A dimensão do espaço-tempo na cultura digital
Massimo Canevacci, professor visitante do IEA |
Segundo o antropólogo Massimo Canevacci, a cultura digital desafia a clássica distinção entre espaço e tempo ao promover o sincretismo entre essas duas dimensões e romper com o pensamento dualista hegemônico.

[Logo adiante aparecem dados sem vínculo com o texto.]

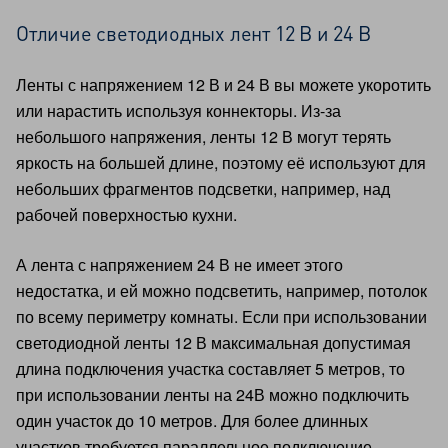
Отличие светодиодных лент 12 В и 24 В
Ленты с напряжением 12 В и 24 В вы можете укоротить
или нарастить используя коннекторы. Из-за
небольшого напряжения, ленты 12 В могут терять
яркость на большей длине, поэтому её используют для
небольших фрагментов подсветки, например, над
рабочей поверхностью кухни.
А лента с напряжением 24 В не имеет этого
недостатка, и ей можно подсветить, например, потолок
по всему периметру комнаты. Если при использовании
светодиодной ленты 12 В максимальная допустимая
длина подключения участка составляет 5 метров, то
при использовании ленты на 24В можно подключить
один участок до 10 метров. Для более длинных
участков требуется параллельное подключение.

O professor visitante do IEA falou sobre o tema na última conferência da Intercontinental Academia (ICA), realizada no dia 27 de abril.
A exposição se concentrou na noção de "ubiquitempo", neologismo criado por Canevacci para definir, do ponto de vista etnográfico, "as experiências descentradas e não-lineares de espaço-tempo" favorecidas pela comunicação digital contemporânea.

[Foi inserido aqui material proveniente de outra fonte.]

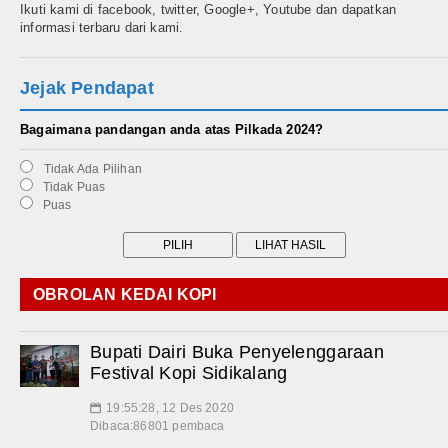
Ikuti kami di facebook, twitter, Google+, Youtube dan dapatkan
informasi terbaru dari kami.
Jejak Pendapat
Bagaimana pandangan anda atas Pilkada 2024?
Tidak Ada Pilihan
Tidak Puas
Puas
OBROLAN KEDAI KOPI
Bupati Dairi Buka Penyelenggaraan
Festival Kopi Sidikalang
19:55:28, 12 Des 2020
📅
Dibaca:86801 pembaca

UbiquidadeDe acordo com ele, a concepção de ubiquitempo combina três conceitos centrais: simultaneidade, "uma estética feita de fragmentos entre metrópole e tecnologia", tal como defendia o movimento artístico futurista; cronotopo, elaborado pelo filósofo Mikhail Bahktin para demarcar a relação dialógica entre o horizonte espacial e o temporal, que "se tornou essencial no desenvolvimento da polifonia literária"; e ubiquidade, metáfora que expressa a possibilidade de estar em qualquer lugar ao mesmo tempo graças ao potencial de conexão em escala global das redes digitais.
A definição de caráter metafórico proposta por Canevacci estende o alcance da ubiquidade para o mundo material da vida cotidiana, expandindo "a presença de todos os seres humanos ou divinos a todos os lugares". Na avaliação do antropólogo, a ubiquidade é um conceito-chave na cultura digital, pois "caracteriza as relações humanas e não-humanas de espaço-tempo na Internet". Ele lembrou que a definição tradicional do termo tem matriz teológica e está ligada à ideia de uma divindade onipresente, invisível e inescapável, que observa tudo e todos: "Deus sabe tudo e julgará você", resumiu.
Para o antropólogo, os indivíduos ubíquos podem transitar entre diversas identidades, espaços e tempos, dando origem ao multivíduo. Trata-se, afirmou, da multiplicação de subjetividades para além das identidades fixas: "A ubiquidade desafia a identidade, que se torna mais flexível. O sujeito ubíquo da experiência etnográfica é multidividual".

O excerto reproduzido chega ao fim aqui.